Thick as Thieves(48)
“I don’t know that many anyway. Make it simple.”
She tugged her lower lip through her teeth. “It sounds so banal, but I came back to Penton to get closure. This house represents sorrow and heartache to me. If it comes down—”
“It won’t fix a damn thing. I don’t mean to interrupt, but, look, the house is a house. It’s made of destructible materials. All the shit that took place in it when you were a kid will be with you for the rest of your life. It’s not inside the house, it’s inside you. Curse it, accept it, and then turn your back on it.”
“I can do that with the shit I know,” she said. “It’s what I don’t know that plagues me.”
All of a sudden he was wary of where this might be going. He backed away from her and leaned against the newel post. “What you ‘don’t know’?”
“I moved back here needing answers. But not only have they eluded me, the longer I’m here, the more questions I have, the more gaps I see that need filling.”
She folded in on herself as she sat down on the second step of the staircase. She didn’t say anything for a time, but rubbed her thumb across her other palm, studying the faint network of lines as though trying to gain insight from their intersections.
“I still feel like that ten-year-old girl caught up in a crisis. The grown-ups are speaking in euphemisms to shield me from harsh realities. I’ve been given the outline, but not the whole story. I feel that the parts I’m missing are the ones I should know.” She looked up at him and shook her head. “Never mind.
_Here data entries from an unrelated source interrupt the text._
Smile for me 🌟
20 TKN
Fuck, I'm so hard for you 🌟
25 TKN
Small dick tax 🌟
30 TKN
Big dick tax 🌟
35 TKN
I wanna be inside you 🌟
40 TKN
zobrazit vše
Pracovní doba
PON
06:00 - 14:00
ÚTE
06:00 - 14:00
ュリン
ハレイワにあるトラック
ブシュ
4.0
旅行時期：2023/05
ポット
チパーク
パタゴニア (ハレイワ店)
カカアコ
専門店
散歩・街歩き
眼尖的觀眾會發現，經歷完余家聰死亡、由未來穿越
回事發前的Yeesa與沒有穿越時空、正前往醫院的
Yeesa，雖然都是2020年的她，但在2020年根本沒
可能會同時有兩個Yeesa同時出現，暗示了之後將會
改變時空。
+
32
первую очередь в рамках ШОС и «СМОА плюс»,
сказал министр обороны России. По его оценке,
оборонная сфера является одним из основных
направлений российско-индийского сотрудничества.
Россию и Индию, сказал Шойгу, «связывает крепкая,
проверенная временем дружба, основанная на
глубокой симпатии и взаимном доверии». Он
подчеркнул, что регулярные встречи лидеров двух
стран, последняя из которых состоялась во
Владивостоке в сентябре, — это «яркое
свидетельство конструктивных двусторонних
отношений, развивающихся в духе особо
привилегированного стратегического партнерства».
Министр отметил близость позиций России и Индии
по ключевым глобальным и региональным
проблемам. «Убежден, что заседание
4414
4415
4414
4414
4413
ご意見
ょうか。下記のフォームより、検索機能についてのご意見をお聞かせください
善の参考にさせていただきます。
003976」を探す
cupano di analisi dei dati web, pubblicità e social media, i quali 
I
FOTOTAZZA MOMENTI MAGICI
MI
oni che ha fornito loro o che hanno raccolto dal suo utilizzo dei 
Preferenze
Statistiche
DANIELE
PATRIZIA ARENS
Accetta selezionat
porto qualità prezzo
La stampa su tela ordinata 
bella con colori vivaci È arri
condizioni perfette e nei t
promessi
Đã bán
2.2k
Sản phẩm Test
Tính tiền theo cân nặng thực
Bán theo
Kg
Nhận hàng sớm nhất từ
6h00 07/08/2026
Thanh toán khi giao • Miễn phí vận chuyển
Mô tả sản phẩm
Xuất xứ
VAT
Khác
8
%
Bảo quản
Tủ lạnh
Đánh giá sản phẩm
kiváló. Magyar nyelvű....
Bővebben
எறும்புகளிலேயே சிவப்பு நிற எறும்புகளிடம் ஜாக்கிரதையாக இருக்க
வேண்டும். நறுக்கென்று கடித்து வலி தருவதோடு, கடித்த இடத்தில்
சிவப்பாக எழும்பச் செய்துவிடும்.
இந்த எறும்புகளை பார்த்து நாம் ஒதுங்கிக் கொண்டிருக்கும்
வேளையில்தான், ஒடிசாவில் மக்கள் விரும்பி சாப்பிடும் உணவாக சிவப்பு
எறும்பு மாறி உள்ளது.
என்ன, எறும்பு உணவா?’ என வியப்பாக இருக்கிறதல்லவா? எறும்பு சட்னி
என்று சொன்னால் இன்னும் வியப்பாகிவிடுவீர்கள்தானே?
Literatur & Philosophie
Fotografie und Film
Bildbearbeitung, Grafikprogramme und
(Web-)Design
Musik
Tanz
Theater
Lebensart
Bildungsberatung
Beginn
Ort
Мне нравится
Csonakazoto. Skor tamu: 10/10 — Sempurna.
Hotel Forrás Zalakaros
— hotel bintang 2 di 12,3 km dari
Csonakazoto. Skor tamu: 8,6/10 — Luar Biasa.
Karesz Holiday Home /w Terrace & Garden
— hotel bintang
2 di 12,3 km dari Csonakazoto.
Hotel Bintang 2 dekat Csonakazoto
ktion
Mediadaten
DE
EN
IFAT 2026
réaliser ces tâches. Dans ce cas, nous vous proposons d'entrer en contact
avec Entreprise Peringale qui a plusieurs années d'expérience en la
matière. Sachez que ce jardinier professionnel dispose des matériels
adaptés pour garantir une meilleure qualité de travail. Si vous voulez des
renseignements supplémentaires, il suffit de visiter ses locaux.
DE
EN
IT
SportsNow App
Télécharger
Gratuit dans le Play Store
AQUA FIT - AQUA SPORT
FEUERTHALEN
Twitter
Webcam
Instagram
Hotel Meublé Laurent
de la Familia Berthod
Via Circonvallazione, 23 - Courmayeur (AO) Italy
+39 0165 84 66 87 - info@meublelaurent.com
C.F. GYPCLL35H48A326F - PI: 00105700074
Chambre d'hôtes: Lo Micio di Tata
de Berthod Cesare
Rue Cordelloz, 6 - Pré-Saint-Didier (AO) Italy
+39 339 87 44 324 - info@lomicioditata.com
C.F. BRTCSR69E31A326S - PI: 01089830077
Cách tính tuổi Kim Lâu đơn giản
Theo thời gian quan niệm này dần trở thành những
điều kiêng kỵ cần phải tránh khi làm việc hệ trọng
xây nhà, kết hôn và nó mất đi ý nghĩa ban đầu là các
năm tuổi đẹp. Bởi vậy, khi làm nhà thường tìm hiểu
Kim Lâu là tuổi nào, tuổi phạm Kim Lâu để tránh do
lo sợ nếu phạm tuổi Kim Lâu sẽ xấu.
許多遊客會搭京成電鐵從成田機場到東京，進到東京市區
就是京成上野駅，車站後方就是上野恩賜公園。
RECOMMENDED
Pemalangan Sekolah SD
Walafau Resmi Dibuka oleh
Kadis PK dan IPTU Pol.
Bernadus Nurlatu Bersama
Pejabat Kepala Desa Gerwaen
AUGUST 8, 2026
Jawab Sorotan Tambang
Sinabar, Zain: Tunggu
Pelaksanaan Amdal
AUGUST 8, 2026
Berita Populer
I don’t expect you to understand.”
On the contrary, he understood perfectly, and his conscience was killing him over it. He was missing elements of that night himself, but those he had intimate knowledge of, he had intentionally kept from her. How much longer could he sustain that secrecy? Every day she was here upped the odds that she would discover the active role young Ledge Burnet had played in the course her life had taken.
Better to drive her away now, when she disliked and distrusted him only a little, and before Rusty got wind of her interest in the events of that night.
Salving his conscience by telling himself that his lying was for her own good, he lied again. “You’re right. I don’t understand. You came here to get closure. Didn’t work. You’re miserable. Why not call it quits and leave?”
“You sound like Lisa.”
“God help me, but she has a point. Have you asked her about those gaps that bother you?”
“Of course, but Dad’s disappearance affected us differently. It changed her life profoundly, yes. But she was grown, mentally and emotionally, already independent of him. Anytime I bring up my ambiguity, she tells me I should do as she did. Put it all behind me and move on.”
“I agree with that advice. It can’t be healthy, hanging around a place that pains you. Just go.”
“With nothing resolved?” She shook her head. “Relocating wouldn’t achieve anything. You said so yourself. The uncertainties that devil me aren’t within the house, they’re—”
“Forget what I said. It was horseshit. What do I know? I’m no shrink. But maybe that’s what you need.”
“I’ve had therapy. Lisa couldn’t afford it until after she married Wallace. He was a godsend in so many ways. He and Lisa formed a happy twosome. I was a—”
“Fifth wheel?”
“They did nothing to make me feel that way. But their togetherness compounded my feelings of what the therapist called ‘displacement.’”
“Was the counseling helpful?”
“Some. But it’s obvious it didn’t rid me of all my issues. I won’t be rid of them until I get some answers.”
Fuck. Back to answers. Answers to questions that, if asked, would put her in danger from Rusty.
“Arden, listen, I’ll do whatever you want me to. I’ll either take this place apart or redo it. But I need to get going on it, because I’ve got other jobs waiting. Decide tonight what you want me to do, and then clear out tomorrow.”
“Clear out?”
“The earlier the better.”
“Where am I going?”
“Houston? Dallas? How the hell should I know? Choose a place.”
“I’m not going anywhere.”
He squared his stance. “Whatever I do to the house, you can’t be here while I’m doing it. Especially if I tear it down.”
“I’ll wait until the last minute to move out.”
“It’ll be a mess.”
“It’s already a mess.”
“Yes, but nothing like it will be. You have to leave.”
“If I leave, people will start wondering—”
“They’re going to wonder no matter what. Besides, you won’t know what they’re wondering, because you’ll be gone.”
“You never indicated that I would have to vacate.”
“Yes, I did.”
“No you didn’t. Not once.” She came to her feet, bringing them almost eye level to each other. “This is the first I’ve heard of it.”
“Then that was an oversight on my part. Sorry. But I’m telling you now. You can’t stay. It’s my work site, I make the rules.”